*WHAT NEEDS TO BE DONE*: After locating "[242,528,300,541] functino ->" in the listing below, copy that line and each one after it exactly, ending with the line that has "[471,1339,708,1354] [115,1367,352,1386] because".

*MATERIAL PROVIDED*:
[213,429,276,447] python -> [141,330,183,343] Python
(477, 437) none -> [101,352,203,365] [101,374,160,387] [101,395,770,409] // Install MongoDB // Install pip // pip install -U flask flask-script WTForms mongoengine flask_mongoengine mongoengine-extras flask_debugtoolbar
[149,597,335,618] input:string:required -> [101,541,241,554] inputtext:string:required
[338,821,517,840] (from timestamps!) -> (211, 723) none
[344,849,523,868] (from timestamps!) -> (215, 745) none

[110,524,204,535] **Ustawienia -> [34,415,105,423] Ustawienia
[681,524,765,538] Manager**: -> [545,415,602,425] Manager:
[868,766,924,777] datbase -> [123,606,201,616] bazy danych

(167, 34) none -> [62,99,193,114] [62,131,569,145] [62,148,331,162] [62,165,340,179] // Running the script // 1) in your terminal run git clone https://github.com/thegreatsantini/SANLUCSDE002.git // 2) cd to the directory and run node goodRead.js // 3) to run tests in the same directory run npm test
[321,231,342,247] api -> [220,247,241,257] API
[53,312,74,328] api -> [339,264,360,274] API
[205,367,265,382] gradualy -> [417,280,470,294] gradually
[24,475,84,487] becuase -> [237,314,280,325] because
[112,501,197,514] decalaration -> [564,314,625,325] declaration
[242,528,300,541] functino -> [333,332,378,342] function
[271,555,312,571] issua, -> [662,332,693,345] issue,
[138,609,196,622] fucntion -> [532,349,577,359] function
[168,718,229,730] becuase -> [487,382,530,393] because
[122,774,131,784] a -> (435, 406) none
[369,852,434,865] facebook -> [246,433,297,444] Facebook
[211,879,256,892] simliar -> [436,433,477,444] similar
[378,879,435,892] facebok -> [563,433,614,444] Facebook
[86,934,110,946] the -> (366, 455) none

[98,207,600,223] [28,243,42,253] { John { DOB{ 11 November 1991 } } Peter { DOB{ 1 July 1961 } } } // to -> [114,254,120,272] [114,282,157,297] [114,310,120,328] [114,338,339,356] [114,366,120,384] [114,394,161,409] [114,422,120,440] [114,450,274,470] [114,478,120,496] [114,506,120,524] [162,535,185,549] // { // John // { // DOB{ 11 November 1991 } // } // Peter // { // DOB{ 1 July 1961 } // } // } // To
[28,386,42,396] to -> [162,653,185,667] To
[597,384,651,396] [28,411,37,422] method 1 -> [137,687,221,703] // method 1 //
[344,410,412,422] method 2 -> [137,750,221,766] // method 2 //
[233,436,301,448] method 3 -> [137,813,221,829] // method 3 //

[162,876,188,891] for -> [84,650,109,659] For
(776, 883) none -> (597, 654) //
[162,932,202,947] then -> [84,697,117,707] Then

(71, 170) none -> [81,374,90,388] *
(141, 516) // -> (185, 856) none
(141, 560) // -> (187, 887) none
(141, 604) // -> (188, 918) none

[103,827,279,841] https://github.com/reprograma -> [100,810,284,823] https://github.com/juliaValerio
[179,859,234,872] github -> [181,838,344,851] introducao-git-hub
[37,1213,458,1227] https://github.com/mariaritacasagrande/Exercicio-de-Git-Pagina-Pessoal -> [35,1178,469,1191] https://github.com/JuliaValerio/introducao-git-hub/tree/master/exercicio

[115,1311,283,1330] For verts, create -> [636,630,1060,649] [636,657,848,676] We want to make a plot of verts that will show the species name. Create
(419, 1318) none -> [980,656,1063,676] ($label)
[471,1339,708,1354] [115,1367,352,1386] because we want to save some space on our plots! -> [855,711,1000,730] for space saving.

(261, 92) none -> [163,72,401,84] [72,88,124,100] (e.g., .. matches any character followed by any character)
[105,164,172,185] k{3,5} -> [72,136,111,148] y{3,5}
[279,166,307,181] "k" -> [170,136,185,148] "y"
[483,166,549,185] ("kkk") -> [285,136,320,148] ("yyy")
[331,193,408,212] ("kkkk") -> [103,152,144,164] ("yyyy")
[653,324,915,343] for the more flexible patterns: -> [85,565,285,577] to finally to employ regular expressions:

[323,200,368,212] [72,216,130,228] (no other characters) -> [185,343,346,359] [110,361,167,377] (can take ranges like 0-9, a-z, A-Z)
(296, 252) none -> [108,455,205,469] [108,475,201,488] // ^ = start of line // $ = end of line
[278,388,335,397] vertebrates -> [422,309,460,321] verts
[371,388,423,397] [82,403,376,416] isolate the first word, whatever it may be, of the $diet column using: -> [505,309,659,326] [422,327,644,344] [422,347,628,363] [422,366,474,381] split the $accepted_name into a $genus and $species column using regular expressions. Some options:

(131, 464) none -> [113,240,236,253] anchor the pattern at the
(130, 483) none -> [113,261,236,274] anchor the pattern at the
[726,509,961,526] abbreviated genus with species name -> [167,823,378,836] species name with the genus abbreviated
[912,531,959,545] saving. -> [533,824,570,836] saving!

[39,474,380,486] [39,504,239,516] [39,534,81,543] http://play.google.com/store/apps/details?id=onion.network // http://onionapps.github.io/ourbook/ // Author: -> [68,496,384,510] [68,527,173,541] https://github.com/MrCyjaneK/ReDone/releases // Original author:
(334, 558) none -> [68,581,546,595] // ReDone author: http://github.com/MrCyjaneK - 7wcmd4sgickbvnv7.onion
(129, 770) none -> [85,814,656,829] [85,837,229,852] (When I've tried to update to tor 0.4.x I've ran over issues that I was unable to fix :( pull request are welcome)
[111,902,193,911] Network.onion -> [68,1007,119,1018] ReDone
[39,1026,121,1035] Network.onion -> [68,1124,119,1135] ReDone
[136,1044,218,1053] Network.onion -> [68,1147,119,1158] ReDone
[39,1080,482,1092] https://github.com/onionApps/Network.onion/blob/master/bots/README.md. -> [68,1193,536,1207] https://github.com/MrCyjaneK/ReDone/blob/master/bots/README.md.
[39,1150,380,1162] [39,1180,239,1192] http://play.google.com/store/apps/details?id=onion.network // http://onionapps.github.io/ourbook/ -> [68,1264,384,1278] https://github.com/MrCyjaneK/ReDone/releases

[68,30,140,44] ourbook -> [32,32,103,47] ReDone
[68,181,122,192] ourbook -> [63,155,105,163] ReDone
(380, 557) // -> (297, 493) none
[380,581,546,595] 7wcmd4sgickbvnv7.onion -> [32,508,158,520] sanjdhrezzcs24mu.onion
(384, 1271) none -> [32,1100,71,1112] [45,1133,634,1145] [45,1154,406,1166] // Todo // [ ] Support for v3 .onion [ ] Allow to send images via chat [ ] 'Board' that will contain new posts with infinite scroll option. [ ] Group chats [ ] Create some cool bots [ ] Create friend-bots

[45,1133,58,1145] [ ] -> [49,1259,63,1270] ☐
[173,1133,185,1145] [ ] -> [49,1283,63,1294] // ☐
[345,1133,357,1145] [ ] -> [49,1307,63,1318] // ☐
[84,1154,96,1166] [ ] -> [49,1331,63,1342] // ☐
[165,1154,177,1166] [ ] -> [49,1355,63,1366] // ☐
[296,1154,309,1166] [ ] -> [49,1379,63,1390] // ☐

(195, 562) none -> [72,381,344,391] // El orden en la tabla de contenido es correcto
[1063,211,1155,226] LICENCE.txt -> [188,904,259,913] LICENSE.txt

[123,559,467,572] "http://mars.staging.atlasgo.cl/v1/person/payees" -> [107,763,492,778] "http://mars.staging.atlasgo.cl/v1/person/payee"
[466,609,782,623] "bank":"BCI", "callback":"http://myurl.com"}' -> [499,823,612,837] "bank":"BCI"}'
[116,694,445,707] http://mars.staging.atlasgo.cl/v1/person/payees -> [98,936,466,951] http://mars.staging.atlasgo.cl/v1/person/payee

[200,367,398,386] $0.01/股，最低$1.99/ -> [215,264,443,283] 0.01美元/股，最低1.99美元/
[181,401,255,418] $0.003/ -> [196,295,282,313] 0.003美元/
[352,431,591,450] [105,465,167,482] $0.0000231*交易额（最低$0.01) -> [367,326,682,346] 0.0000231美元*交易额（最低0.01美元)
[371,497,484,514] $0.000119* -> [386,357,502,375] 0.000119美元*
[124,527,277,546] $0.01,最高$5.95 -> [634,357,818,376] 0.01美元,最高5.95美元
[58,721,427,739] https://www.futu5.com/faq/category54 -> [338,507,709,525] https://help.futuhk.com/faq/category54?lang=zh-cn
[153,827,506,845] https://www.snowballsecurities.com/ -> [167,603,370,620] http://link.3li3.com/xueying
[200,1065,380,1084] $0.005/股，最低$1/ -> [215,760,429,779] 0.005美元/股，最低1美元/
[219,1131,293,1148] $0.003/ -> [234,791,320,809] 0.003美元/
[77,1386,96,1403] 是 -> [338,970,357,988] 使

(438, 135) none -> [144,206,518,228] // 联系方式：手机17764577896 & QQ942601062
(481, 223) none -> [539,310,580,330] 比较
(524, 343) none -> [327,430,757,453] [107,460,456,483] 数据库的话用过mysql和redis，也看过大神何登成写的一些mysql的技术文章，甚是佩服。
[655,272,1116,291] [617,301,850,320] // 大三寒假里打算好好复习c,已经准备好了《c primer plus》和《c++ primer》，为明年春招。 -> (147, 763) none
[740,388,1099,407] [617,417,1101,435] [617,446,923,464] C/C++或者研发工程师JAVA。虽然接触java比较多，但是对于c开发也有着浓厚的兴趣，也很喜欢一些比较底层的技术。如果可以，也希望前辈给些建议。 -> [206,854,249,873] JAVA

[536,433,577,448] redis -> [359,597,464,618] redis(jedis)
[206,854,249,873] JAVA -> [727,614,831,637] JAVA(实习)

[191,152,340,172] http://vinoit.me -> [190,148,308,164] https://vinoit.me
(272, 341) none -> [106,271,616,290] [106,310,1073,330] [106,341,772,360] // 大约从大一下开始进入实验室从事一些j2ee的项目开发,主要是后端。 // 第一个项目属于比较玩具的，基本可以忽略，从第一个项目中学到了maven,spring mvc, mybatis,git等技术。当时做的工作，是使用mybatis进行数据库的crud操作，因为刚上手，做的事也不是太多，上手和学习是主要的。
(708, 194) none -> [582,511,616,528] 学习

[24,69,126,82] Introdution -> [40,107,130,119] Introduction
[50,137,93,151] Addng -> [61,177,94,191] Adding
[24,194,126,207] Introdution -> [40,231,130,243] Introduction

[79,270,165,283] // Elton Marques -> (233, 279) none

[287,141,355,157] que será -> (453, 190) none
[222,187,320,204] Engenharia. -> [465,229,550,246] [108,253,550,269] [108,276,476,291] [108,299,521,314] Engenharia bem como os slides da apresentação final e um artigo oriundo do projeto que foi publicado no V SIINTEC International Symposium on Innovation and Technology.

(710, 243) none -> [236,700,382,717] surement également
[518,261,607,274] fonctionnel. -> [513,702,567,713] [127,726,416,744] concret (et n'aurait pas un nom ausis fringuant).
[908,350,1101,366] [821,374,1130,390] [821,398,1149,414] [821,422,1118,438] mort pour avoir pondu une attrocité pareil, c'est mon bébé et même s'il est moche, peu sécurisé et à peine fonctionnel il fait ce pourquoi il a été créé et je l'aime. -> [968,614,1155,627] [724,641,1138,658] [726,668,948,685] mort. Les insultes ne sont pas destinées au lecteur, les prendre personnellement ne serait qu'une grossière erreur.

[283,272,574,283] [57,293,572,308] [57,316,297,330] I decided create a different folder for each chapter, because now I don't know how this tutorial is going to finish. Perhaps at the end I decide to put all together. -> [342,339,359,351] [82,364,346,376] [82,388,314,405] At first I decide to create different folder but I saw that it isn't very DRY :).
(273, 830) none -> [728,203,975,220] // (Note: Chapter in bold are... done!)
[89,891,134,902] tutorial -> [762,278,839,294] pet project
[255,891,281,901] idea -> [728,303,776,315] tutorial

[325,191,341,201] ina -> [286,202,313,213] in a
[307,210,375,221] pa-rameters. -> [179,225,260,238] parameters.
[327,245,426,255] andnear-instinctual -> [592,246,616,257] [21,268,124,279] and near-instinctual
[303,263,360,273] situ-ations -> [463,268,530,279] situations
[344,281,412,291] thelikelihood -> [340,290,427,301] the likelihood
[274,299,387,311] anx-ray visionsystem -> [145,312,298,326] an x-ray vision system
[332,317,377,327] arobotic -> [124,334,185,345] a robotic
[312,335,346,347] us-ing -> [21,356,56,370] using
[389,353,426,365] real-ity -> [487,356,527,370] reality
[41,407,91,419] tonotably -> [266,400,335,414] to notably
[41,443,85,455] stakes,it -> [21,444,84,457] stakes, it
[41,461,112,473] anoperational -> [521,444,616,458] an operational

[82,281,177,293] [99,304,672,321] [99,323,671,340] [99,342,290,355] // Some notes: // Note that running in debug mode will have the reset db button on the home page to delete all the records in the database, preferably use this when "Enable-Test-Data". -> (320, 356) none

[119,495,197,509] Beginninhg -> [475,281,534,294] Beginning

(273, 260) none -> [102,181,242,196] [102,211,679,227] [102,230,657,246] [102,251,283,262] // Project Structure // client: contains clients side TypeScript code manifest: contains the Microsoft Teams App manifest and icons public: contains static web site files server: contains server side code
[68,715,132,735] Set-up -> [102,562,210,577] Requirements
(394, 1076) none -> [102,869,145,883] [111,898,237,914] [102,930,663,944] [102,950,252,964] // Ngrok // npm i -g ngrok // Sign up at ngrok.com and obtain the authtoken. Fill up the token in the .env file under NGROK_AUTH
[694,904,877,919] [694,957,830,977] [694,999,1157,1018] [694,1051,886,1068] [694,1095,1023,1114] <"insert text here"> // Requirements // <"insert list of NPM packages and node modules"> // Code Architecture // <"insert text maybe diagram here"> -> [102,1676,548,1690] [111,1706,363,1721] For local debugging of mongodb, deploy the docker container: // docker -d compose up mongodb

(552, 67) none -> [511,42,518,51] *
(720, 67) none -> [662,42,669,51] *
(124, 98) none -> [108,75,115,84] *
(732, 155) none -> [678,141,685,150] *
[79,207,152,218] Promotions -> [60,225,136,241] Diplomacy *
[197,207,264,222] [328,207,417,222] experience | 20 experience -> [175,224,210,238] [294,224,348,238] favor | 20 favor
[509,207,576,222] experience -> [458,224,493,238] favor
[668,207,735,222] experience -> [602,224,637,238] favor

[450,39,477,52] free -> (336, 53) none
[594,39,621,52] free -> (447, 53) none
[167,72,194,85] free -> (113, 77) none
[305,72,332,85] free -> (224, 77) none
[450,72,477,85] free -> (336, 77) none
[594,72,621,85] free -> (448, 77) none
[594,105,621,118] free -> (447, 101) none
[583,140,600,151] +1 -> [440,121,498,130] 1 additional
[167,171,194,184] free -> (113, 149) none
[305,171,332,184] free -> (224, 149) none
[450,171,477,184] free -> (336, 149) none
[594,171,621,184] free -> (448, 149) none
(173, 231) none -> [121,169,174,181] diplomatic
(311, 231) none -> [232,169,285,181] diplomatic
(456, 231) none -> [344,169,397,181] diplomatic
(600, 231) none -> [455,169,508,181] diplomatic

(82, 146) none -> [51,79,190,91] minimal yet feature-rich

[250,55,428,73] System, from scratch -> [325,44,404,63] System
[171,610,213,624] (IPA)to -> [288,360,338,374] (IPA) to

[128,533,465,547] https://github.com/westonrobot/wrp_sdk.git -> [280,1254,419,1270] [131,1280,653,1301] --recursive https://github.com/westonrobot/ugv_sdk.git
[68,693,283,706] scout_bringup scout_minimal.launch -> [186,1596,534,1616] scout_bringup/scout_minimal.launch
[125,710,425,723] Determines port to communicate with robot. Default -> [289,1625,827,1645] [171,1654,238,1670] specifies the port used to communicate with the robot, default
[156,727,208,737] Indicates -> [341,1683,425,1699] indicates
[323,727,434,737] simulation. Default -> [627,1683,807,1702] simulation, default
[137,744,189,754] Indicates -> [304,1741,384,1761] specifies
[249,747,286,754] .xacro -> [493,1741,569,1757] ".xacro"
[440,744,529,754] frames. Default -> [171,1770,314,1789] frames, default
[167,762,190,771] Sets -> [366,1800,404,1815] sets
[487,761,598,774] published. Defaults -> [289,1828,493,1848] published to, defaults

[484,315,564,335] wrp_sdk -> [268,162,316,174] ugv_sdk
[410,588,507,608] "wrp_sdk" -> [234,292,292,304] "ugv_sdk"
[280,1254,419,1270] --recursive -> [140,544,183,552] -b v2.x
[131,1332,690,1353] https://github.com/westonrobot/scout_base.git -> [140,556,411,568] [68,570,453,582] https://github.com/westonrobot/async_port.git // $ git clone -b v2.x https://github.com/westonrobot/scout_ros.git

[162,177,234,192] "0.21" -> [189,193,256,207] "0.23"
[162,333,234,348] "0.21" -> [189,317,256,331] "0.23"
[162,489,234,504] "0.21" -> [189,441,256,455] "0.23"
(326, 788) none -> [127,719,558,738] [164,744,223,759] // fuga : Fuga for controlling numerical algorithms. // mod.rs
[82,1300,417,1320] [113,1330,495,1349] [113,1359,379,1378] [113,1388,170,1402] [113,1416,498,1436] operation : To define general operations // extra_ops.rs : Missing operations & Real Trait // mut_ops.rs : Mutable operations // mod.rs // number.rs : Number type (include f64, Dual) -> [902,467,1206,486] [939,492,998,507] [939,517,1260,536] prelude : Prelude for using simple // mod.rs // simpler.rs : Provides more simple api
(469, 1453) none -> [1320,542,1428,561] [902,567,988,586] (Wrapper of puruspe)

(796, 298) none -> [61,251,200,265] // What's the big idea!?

*WRITTEN RESPONSE*:
[242,528,300,541] functino -> [333,332,378,342] function
[271,555,312,571] issua, -> [662,332,693,345] issue,
[138,609,196,622] fucntion -> [532,349,577,359] function
[168,718,229,730] becuase -> [487,382,530,393] because
[122,774,131,784] a -> (435, 406) none
[369,852,434,865] facebook -> [246,433,297,444] Facebook
[211,879,256,892] simliar -> [436,433,477,444] similar
[378,879,435,892] facebok -> [563,433,614,444] Facebook
[86,934,110,946] the -> (366, 455) none

[98,207,600,223] [28,243,42,253] { John { DOB{ 11 November 1991 } } Peter { DOB{ 1 July 1961 } } } // to -> [114,254,120,272] [114,282,157,297] [114,310,120,328] [114,338,339,356] [114,366,120,384] [114,394,161,409] [114,422,120,440] [114,450,274,470] [114,478,120,496] [114,506,120,524] [162,535,185,549] // { // John // { // DOB{ 11 November 1991 } // } // Peter // { // DOB{ 1 July 1961 } // } // } // To
[28,386,42,396] to -> [162,653,185,667] To
[597,384,651,396] [28,411,37,422] method 1 -> [137,687,221,703] // method 1 //
[344,410,412,422] method 2 -> [137,750,221,766] // method 2 //
[233,436,301,448] method 3 -> [137,813,221,829] // method 3 //

[162,876,188,891] for -> [84,650,109,659] For
(776, 883) none -> (597, 654) //
[162,932,202,947] then -> [84,697,117,707] Then

(71, 170) none -> [81,374,90,388] *
(141, 516) // -> (185, 856) none
(141, 560) // -> (187, 887) none
(141, 604) // -> (188, 918) none

[103,827,279,841] https://github.com/reprograma -> [100,810,284,823] https://github.com/juliaValerio
[179,859,234,872] github -> [181,838,344,851] introducao-git-hub
[37,1213,458,1227] https://github.com/mariaritacasagrande/Exercicio-de-Git-Pagina-Pessoal -> [35,1178,469,1191] https://github.com/JuliaValerio/introducao-git-hub/tree/master/exercicio

[115,1311,283,1330] For verts, create -> [636,630,1060,649] [636,657,848,676] We want to make a plot of verts that will show the species name. Create
(419, 1318) none -> [980,656,1063,676] ($label)
[471,1339,708,1354] [115,1367,352,1386] because we want to save some space on our plots! -> [855,711,1000,730] for space saving.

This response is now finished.